The hypervisor computes a target LLC occupancy for each VM based on the number of cores assigned to the VM. This target is compared against the measured LLC occupancy to classify each VM into one of three categories:
Poor (the VM is starved for space)
Adequate (the VM is using just the right amount of cache)
Excess (the VM is hogging too much)
VMs in the poor category are de-suppressed (i.e., assigned to a CLOS with access to more LLC ways). Additionally, VMs in the excess category are suppressed (i.e., assigned to a CLOS with access to fewer ways), but this suppression only occurs when there are VMs in the poor category.
This policy means that cache-hungry VMs can use more than their fair share of the L3 during periods of low server utilization. This can lead to higher mean performance, at the cost of a wider standard deviation. The paper describes a 4th state (overflow), which is only applied to VMs that wish to be held back even if there is plenty of L3 space available. These VMs are suppressed when they are found to be using too much L3, even if all other VMs on the system are getting enough cache space.
Results
Fig. 5 shows a case where this strategy works well compared to static allocation. The server in question is running 5 VMs, each running a different application:
VM1 - 32 cores
VM2 - 16 cores (but doesn’t fully utilize those cores)
VM3 - 8 cores
VM4 - 4 cores
VM5 - 4 cores
The top of figure 5 shows a simple static partitioning of LLC ways. VM1 is assigned to 6 ways, VM2 is assigned to 3 ways, VM3 is assigned to 2 ways, and VMs 4 and 5 must share 1 way. They have to share because sharing based on the number of ways in the LLC is inherently coarse-grained.
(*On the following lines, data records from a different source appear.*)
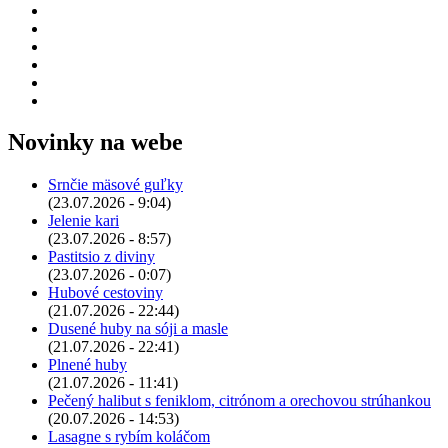
Novinky na webe
Srnčie mäsové guľky
(23.07.2026 - 9:04)
Jelenie kari
(23.07.2026 - 8:57)
Pastitsio z diviny
(23.07.2026 - 0:07)
Hubové cestoviny
(21.07.2026 - 22:44)
Dusené huby na sóji a masle
(21.07.2026 - 22:41)
Plnené huby
(21.07.2026 - 11:41)
Pečený halibut s feniklom, citrónom a orechovou strúhankou
(20.07.2026 - 14:53)
Lasagne s rybím koláčom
The two charts show measured LLC utilization over 10 minutes. Notice the Y-axis. The technique described in this paper (Cacheman) allows VM4 and VM5 to use far more aggregate LLC capacity than the static partitioning. Also notice that in the static partitioning, VM5 always uses more LLC than VM4 (because they are running different applications), whereas Cacheman allows for a more even balance between them.
Dangling Pointers
While the L3 cache is logically a monolithic shared resource, it is physically partitioned across the chip (with a separate slice near each core). It seems like it could be more efficient if VMs could be assigned to nearby L3 slices rather than L3 ways.